_WHAT THE TASK ASKS_. Rewrite every line of the entries below as a Markdown table with the columns "Row" and "Line", numbering the rows and skipping blank lines. Leave the pictures out of the answer.
BEGIN
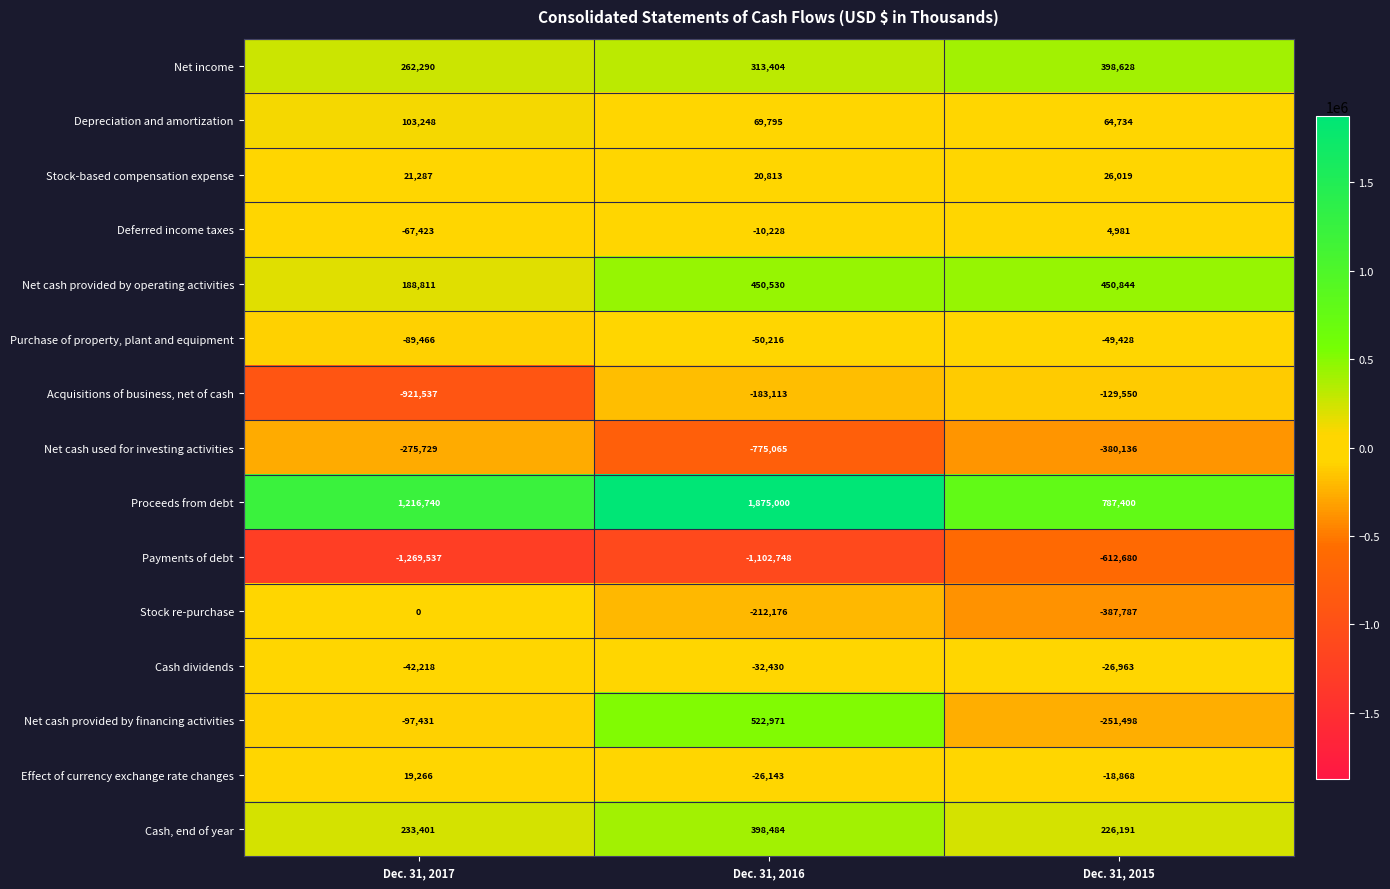

What is the average value of the Proceeds from debt series?

1293047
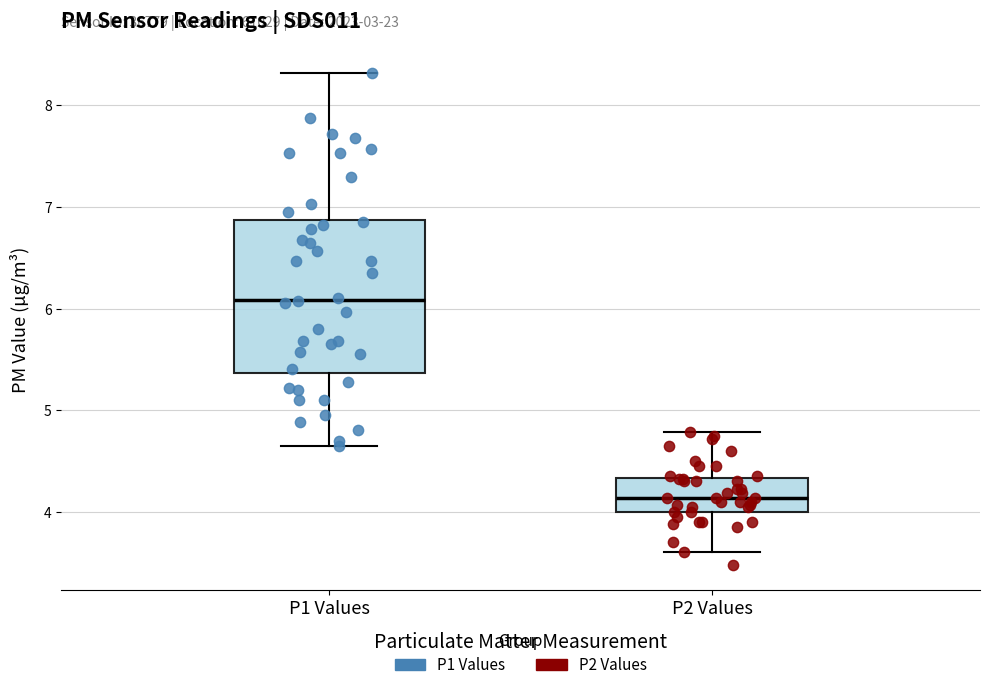

Reading left to right, transcribe this box plot: for each box, give where its median line is, the range the box spans, and where its two whiskers end, as read against the y-axis. The values are not printed on the chart, so give them approximately, as read against the axis.

P1 Values: median 6.1, box 5.4 to 6.9, whiskers 4.7 to 8.3
P2 Values: median 4.1, box 4.0 to 4.3, whiskers 3.6 to 4.8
END
_ANSWER SECTION_.
| Row | Line |
|---|---|
| 1 | What is the average value of the Proceeds from debt series? |
| 2 | 1293047 |
| 3 | Reading left to right, transcribe this box plot: for each box, give where its median line is, the range the box spans, and where its two whiskers end, as read against the y-axis. The values are not printed on the chart, so give them approximately, as read against the axis. |
| 4 | P1 Values: median 6.1, box 5.4 to 6.9, whiskers 4.7 to 8.3 |
| 5 | P2 Values: median 4.1, box 4.0 to 4.3, whiskers 3.6 to 4.8 |